Data START

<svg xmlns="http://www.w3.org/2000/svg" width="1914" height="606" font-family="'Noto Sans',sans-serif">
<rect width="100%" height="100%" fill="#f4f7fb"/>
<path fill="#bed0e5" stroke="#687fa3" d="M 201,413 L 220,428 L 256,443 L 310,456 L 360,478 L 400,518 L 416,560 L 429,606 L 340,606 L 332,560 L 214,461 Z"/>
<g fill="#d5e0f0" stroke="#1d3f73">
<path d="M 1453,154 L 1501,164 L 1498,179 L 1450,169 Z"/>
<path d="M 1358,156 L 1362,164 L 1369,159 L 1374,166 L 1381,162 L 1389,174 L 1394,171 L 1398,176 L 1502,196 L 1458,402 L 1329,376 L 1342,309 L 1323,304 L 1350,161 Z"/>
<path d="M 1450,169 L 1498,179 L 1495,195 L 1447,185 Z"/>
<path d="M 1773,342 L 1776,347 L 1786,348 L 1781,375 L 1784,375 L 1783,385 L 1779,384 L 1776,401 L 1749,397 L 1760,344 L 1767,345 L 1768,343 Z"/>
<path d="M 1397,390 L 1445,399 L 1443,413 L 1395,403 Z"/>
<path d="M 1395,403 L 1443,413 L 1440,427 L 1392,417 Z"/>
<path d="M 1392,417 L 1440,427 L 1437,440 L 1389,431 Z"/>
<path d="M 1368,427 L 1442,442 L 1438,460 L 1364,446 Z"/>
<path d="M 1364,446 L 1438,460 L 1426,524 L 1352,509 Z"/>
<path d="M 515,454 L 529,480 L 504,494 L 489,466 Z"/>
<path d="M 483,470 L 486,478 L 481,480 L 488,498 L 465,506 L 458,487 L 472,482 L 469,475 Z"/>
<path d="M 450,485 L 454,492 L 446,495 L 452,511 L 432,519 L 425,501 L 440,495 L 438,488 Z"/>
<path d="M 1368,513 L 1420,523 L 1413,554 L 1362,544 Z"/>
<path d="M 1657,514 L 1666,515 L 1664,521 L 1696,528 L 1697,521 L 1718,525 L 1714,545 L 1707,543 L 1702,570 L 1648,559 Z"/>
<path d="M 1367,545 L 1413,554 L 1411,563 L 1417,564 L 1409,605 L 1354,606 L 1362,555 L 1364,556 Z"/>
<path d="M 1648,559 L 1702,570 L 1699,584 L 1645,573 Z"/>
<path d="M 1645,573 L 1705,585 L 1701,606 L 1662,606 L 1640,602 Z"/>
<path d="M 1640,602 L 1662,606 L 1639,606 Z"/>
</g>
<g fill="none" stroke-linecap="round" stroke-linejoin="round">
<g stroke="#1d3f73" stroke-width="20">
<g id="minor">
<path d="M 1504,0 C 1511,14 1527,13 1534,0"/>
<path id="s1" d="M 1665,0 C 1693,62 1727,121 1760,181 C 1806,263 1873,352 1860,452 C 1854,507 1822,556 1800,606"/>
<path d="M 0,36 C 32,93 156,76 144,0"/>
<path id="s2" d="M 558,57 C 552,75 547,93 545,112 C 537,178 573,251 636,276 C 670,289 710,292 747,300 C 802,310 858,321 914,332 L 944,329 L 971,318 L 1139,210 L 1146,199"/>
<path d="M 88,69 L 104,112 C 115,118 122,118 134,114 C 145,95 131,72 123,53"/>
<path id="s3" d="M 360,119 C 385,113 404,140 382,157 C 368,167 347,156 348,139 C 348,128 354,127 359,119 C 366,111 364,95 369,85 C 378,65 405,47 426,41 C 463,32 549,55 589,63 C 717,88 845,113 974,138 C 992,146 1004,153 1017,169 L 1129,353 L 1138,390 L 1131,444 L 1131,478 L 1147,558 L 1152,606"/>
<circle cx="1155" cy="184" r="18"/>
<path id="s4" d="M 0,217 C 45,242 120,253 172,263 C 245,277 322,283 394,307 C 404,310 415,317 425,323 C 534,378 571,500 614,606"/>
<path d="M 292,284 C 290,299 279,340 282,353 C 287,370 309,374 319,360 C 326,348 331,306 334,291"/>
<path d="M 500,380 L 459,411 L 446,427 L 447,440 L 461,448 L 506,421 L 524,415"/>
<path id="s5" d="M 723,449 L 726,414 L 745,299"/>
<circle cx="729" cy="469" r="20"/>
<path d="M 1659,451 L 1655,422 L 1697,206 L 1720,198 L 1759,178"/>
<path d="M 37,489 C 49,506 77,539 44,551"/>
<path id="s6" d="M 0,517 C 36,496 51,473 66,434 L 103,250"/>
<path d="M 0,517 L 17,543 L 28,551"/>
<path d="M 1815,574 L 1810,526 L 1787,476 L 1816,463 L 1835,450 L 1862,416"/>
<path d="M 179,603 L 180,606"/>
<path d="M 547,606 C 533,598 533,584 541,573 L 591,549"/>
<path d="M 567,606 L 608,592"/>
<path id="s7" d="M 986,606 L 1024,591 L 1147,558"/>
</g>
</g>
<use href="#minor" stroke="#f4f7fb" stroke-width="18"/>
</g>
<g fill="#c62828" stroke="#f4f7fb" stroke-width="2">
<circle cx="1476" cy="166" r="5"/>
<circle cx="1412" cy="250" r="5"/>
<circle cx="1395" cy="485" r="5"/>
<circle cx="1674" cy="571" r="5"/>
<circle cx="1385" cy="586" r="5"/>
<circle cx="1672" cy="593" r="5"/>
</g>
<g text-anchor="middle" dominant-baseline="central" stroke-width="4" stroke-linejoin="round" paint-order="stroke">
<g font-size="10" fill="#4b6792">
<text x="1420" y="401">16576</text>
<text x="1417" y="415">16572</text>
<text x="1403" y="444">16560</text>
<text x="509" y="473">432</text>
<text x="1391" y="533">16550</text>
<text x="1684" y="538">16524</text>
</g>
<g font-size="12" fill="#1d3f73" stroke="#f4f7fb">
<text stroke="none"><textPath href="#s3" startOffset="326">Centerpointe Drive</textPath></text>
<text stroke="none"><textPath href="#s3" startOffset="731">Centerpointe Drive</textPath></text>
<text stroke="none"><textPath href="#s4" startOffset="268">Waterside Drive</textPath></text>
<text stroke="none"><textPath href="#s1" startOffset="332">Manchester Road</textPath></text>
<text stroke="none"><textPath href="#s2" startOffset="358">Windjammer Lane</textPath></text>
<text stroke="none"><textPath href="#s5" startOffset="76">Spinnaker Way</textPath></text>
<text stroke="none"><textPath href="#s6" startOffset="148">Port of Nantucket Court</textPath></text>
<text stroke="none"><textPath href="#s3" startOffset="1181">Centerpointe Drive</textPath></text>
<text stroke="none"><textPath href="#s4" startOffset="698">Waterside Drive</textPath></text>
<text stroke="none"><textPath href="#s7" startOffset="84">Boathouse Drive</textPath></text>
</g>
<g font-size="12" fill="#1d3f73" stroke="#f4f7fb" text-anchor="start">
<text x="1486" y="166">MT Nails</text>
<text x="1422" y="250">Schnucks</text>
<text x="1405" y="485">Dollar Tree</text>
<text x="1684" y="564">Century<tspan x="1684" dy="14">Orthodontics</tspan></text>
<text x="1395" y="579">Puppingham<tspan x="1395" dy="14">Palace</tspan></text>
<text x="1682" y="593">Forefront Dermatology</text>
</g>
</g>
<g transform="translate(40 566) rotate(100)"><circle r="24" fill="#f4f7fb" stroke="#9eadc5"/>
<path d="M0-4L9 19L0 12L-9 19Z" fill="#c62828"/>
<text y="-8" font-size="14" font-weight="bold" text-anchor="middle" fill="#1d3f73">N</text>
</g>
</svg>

Data END
Data START

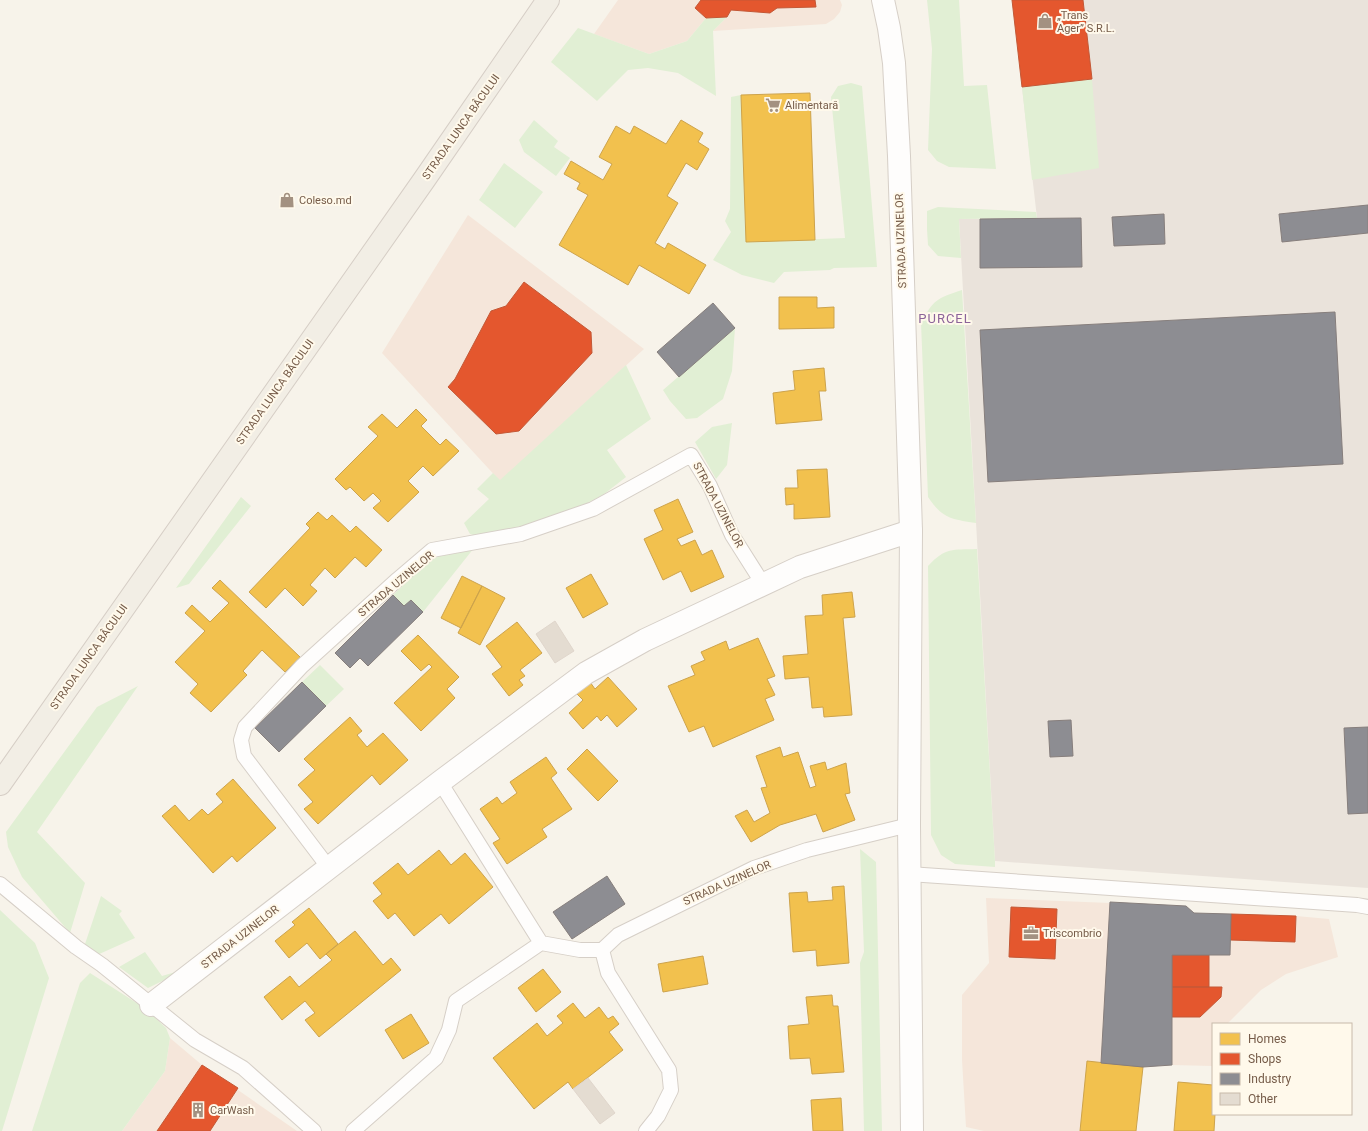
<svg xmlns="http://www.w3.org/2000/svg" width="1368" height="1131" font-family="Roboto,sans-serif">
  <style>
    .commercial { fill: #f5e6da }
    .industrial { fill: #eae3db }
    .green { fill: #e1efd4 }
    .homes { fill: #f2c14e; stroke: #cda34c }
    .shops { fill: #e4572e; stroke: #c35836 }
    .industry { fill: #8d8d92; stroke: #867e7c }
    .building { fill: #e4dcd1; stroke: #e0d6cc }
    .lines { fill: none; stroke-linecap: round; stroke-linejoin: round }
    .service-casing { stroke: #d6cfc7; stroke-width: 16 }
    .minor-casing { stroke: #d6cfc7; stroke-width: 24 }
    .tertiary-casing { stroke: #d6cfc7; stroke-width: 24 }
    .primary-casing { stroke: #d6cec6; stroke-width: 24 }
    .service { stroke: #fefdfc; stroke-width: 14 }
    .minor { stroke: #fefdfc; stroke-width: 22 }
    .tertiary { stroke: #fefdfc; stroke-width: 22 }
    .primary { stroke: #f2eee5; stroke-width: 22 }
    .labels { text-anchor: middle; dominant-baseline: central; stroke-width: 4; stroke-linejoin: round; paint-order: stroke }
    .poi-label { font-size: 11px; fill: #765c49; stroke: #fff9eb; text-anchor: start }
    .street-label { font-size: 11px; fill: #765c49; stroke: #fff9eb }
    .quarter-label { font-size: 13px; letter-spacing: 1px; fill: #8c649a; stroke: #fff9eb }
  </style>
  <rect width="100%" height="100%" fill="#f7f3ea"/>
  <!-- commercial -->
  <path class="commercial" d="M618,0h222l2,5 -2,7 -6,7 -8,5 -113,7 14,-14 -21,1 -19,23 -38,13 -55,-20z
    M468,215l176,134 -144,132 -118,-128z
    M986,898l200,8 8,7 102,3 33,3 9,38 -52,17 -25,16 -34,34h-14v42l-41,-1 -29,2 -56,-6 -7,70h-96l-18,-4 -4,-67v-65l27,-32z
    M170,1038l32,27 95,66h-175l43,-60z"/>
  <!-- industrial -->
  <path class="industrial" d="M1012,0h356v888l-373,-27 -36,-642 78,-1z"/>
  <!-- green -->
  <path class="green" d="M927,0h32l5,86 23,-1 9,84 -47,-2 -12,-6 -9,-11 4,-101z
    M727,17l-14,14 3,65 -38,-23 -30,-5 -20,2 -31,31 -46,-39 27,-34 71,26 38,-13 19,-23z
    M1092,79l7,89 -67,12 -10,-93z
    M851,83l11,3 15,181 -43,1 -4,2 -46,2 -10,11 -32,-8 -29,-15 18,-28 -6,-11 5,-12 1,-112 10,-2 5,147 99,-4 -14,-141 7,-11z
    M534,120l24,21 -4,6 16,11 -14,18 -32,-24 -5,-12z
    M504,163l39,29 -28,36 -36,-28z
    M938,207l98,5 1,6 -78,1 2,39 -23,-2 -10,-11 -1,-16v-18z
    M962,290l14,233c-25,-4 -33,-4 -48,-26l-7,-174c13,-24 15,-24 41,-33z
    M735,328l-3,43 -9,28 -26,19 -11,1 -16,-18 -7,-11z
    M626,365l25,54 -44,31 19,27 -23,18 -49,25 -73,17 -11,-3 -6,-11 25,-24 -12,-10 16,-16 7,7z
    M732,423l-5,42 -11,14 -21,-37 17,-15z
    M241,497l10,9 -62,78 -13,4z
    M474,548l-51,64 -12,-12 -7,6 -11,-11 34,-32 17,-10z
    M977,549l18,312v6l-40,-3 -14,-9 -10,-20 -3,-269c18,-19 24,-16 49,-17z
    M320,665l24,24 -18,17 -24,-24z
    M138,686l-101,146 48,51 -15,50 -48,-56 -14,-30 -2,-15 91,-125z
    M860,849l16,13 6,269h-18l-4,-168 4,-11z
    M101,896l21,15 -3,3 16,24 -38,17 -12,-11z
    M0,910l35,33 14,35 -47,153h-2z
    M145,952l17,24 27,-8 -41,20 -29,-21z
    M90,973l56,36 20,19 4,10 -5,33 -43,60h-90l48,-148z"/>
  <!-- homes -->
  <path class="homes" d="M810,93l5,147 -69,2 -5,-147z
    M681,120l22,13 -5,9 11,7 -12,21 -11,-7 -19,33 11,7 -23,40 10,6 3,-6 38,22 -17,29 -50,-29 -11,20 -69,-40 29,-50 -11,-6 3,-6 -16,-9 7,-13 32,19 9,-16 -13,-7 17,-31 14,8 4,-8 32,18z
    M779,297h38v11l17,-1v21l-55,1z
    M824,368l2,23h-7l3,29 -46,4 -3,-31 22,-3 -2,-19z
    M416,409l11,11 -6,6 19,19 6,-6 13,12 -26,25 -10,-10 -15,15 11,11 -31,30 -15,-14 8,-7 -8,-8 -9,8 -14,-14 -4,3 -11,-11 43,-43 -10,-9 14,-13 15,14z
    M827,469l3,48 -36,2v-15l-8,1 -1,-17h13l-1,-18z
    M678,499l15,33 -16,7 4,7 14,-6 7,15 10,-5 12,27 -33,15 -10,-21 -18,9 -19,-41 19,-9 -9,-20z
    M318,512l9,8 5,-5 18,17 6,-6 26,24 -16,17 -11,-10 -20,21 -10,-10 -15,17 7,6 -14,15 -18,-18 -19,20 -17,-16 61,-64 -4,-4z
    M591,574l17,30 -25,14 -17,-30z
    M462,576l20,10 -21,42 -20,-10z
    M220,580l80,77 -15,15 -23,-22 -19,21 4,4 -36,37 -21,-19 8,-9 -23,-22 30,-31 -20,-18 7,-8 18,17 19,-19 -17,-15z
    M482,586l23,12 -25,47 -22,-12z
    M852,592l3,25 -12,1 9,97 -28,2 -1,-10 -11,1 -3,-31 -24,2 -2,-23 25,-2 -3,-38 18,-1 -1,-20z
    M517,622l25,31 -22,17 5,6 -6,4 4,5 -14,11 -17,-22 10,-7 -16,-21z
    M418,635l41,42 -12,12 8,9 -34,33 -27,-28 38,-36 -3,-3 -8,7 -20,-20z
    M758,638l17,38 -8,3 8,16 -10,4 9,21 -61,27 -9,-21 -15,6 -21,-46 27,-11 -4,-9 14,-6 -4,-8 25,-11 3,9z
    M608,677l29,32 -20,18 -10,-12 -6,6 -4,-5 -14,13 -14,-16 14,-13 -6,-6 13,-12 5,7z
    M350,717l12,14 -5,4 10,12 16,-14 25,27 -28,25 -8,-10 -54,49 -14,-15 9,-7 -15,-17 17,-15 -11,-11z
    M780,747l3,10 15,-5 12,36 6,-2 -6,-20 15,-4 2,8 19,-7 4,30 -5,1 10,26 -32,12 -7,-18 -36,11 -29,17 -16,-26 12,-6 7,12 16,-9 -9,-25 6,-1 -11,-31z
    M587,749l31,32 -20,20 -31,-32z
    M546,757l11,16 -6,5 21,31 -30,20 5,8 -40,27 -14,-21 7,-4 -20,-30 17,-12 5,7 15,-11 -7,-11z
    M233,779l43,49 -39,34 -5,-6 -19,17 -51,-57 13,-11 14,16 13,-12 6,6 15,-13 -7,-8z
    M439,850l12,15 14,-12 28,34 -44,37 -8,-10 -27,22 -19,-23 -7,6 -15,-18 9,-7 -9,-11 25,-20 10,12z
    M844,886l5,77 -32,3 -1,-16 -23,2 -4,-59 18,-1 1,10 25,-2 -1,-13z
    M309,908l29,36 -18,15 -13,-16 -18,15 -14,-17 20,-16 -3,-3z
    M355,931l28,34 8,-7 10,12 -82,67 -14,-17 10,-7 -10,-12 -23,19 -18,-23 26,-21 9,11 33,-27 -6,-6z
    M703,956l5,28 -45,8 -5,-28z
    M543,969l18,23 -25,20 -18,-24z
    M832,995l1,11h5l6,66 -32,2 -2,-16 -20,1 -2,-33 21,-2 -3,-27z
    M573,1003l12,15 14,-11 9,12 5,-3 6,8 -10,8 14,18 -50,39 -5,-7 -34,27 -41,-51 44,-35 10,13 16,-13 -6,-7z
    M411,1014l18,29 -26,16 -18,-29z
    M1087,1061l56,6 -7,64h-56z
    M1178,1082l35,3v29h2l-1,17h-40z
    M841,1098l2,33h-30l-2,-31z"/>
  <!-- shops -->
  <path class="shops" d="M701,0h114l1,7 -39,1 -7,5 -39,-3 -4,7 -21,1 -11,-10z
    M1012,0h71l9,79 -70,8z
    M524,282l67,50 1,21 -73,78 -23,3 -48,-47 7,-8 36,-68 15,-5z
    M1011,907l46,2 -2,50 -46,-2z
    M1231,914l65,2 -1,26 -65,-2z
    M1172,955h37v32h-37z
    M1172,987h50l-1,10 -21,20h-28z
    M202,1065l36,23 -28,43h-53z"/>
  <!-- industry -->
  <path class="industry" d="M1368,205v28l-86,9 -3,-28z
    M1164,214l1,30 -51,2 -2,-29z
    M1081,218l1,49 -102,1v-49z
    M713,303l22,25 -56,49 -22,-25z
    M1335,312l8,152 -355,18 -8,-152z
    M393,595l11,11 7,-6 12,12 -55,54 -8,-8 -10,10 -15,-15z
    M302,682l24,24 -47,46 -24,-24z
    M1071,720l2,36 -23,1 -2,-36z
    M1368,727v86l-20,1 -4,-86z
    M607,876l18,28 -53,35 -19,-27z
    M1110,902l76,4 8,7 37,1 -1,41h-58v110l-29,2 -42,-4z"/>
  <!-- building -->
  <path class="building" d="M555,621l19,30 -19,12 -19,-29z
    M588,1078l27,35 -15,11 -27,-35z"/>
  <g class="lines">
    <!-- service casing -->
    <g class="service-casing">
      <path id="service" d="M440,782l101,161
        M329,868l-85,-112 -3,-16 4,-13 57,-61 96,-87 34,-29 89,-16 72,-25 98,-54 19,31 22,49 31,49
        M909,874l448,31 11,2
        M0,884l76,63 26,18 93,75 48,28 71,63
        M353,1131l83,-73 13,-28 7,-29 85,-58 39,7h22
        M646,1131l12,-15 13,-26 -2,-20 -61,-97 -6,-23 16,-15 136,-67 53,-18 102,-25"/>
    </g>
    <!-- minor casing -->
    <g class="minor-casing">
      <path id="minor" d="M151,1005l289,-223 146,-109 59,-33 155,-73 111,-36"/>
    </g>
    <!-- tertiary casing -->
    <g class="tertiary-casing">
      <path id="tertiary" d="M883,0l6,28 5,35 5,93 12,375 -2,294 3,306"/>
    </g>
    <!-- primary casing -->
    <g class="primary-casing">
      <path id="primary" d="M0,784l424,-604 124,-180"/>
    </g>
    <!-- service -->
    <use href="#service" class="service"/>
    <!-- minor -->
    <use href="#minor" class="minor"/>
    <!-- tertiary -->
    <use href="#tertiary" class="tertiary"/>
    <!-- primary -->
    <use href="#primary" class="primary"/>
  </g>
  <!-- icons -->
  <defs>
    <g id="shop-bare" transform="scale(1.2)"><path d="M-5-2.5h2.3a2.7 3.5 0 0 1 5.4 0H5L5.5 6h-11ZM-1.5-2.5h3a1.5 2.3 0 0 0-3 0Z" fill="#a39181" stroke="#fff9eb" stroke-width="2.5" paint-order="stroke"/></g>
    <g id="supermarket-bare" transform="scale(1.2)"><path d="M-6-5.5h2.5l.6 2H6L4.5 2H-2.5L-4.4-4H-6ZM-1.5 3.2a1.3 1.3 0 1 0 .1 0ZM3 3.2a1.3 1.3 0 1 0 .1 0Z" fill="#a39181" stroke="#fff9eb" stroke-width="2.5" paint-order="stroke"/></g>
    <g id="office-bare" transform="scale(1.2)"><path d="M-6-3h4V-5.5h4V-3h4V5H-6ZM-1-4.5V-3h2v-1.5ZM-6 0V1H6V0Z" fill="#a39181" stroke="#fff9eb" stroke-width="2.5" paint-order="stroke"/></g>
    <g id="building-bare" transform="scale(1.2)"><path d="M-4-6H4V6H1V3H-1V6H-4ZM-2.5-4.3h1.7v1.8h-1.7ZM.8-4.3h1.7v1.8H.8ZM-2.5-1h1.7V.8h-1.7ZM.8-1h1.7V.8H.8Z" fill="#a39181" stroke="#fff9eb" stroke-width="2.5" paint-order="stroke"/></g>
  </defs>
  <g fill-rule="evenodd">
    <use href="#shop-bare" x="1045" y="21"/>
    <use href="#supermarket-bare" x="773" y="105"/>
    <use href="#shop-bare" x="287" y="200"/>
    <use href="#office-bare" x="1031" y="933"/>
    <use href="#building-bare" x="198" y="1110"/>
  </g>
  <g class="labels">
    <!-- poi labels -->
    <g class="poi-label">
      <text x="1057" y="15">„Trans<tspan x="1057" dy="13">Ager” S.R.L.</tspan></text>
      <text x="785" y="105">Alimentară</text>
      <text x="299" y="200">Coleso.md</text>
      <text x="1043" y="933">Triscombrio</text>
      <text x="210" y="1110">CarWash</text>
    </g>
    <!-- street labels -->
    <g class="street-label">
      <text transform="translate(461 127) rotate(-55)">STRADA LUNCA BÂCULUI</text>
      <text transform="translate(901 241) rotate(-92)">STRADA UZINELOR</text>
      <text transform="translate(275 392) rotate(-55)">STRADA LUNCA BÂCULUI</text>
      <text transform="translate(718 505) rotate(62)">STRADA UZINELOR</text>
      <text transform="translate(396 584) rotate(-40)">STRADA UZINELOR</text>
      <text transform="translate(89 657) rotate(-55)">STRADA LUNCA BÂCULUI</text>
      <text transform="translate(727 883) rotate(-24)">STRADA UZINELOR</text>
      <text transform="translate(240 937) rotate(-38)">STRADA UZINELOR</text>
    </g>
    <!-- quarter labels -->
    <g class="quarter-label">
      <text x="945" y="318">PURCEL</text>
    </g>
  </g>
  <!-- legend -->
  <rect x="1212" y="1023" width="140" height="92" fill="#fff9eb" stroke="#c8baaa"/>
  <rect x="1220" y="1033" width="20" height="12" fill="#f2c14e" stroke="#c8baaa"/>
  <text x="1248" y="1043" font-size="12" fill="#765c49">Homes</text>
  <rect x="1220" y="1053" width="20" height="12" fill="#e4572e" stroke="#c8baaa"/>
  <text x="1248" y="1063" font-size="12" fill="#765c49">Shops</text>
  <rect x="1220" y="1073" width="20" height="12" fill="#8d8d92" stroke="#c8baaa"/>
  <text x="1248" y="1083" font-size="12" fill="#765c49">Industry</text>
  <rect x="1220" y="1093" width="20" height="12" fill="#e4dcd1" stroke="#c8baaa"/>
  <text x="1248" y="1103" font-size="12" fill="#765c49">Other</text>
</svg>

Data END

Task prompt: The expected answer is a copy of each line above containing "lines".

Exercise result:
    .lines { fill: none; stroke-linecap: round; stroke-linejoin: round }
  <g class="lines">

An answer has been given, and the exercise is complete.